Yalnız bir kuvvet vardır. O da millî egemenliktir. Yalnız bir makam vardır. O da milletin kalbi, vicdanı ve mevcudiyetidir.

-Egemenlik kayıtsız şartsız milletindir.

- Özgürlüğün de, eşitliğin de adaletin de dayanağı ulusal egemenliktir.

-Ulusal egemenlik, ulusun namusudur, onurudur, şerefidir.

-Ulusal egemenlik öyle bir ışıktır ki, onun karşısında zincirler erir, taç ve tahtlar batar yok olur.

- Egemenlik verilmez alınır.

- Milli egemenlik milletin namusudur, şerefidir, haysiyetidir.

- Çocuk yurdun temelidir.

- 23 Nisan, karanlıktan aydınlığa kavuştuğumuz gündür.

- Özgürlüğün de, eşitliğin de adaletin de dayanağı ulusal egemenliktir.

- Türk milletinin geleceği, bugünkü çocuklarının doğru görüşü ve yorulmak bilmeyen çalışma azmi ile büyük ve parlak olacaktır.

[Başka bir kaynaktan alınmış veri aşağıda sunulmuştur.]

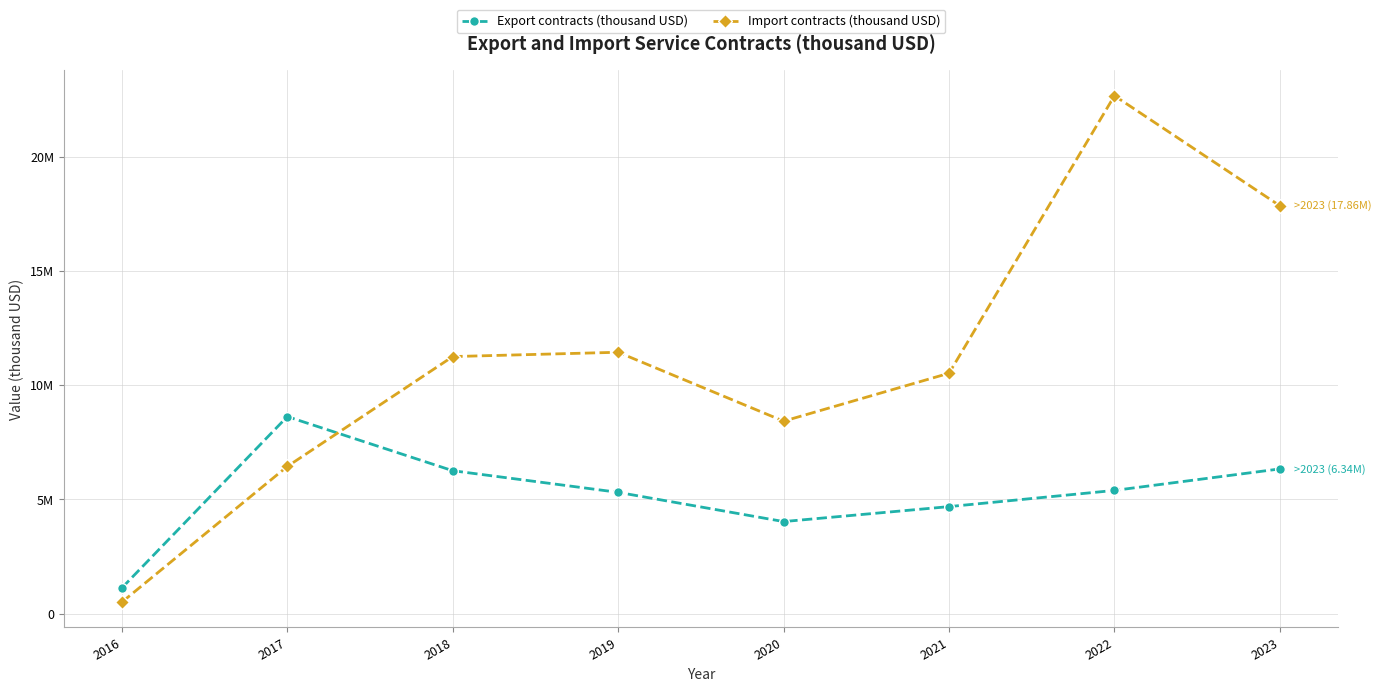

Which has a higher value, 2021 or 2018?

2018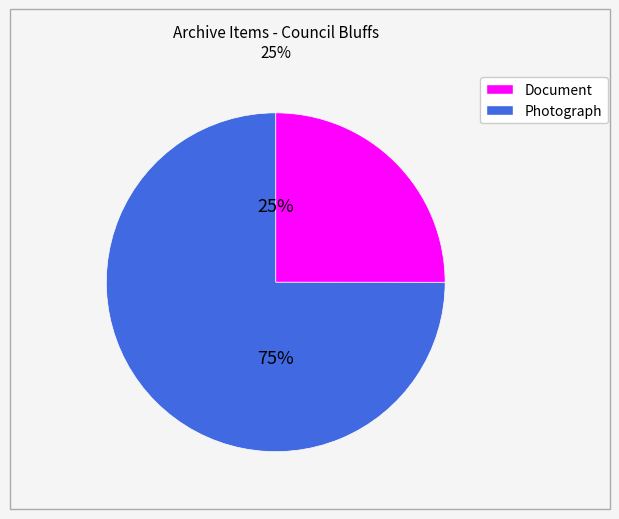

Is there any slice that represents more than half of the pie?

Yes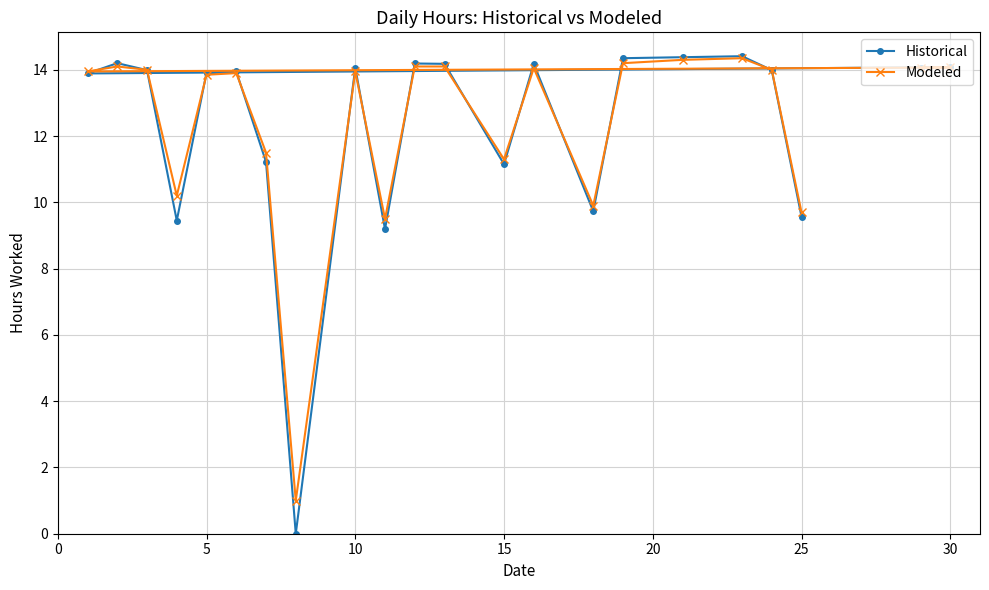

Which series has the widest spread of values?

Historical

- Bugünün küçükleri, yarının büyükleridir.

- Vatanı korumak, çocukları korumakla başlar”
Ulu önderin, bu anlamlı güne ilişkin söyledikleri sözleri, İnsanın bir daha, bir daha okuyası geliyor.  Bu sözler karşısında, aklıma düşen ilk şey ne gariptir ki;
“Ben beni bırakırsam,  sen beni bırakma yarab...” oldu ne garip…
Sonrasında da,  anlamı büyük söz düştü dilime; “Lâ Tahzen! Innallâhe Meassabirin. Üzülme Allah sabredenlerle beraberdir” 
Şükürler olsun ki, benim Atam Mustafa Kemal. Ne büyük komutan ve ne büyük devlet adamı ki benim Atam,  çocukluğumdan beridir, her 23 Nisan’da beni sevindirmiştir. 
B gün için özel çalışmalar vardı Milletinden. ‘O’nun İzindeki Askerinden’ mesela. Türk Silahlı Kuvvetleri'nin (TSK) 23 Nisan dolayısıyla yayınladığı;
 "Küçük Hanımlar ve Küçük Beyler" isimli videonun başlangıcını izledim. Tıpkı çocukken yaşadığım o mutluluğu yeniden buldum.  Atatürk’ümün çocuklara hitabı olan, "Küçük hanımlar, küçük beyler. Sizler hepiniz, geleceğin bir gülü, yıldızı, ikbal ışığısınız. Yurdu asıl aydınlığa boğacak olan sizsiniz. Kendinizin ne kadar mühim ve kıymetli olduğunuzu düşünerek ona göre çalışınız. 
Sizlerden çok şey bekliyoruz" sözlerini yeniden duymanın, bir garip sevincini hissettim yeniden.
Birebir cemalini görmemiş olsam da bir kez olsun Atam, fotoğraflarınla, o günün teknolojisinden arda kalan hızlı hızlı, koşar adımlarla yürüyen görüntülerin,   senin sesinden sözlerin, düşündüğüm an yüzün gözlerimin önünde ve sesin kulaklarımda. 
Seni her gün her gün yeniden duyuyorum Atam.
Ne büyük bir özlem duyuyormuşum meğer. Bir reklam afişindeki, bu güne özel çağrıyı okuduğumda, göz yaşlarıma yine hakim olamadım be Atam…
Sana mektup mu yazıyorum bu gün ne? İçimden; “Bu gün 23 Nisan. Neşe doluyor insan”  diye haykırmak geçerken, özlemimi yazıyorum tuhaf değil mi Atam? 
Gelinde duygu seli yaşamayın bu sözler üzerine. Cepheye, omuzlarında taşıdıkları silahları boylarından da büyük 15’lilerin adım adım yol aldığı anı gösterir bir fotoğraf karesi altında;
“Lades tutuşacak yemek olmasa da azıklarında, özgür geleceğimiz vardı hep akıllarında. 
Bize bu günü armağan eden kahramanlar, sizinde her zaman aklınızda olsun çocuklar…
Nice 23 Nisanlara. Unutmadan, unutturmadan…” çağrısını okudum dün ve öncesinde.
Haksız mıymışım, ağlamakta…? Sizin durumunuz ne; okuduysanız bu çağrı karşısında?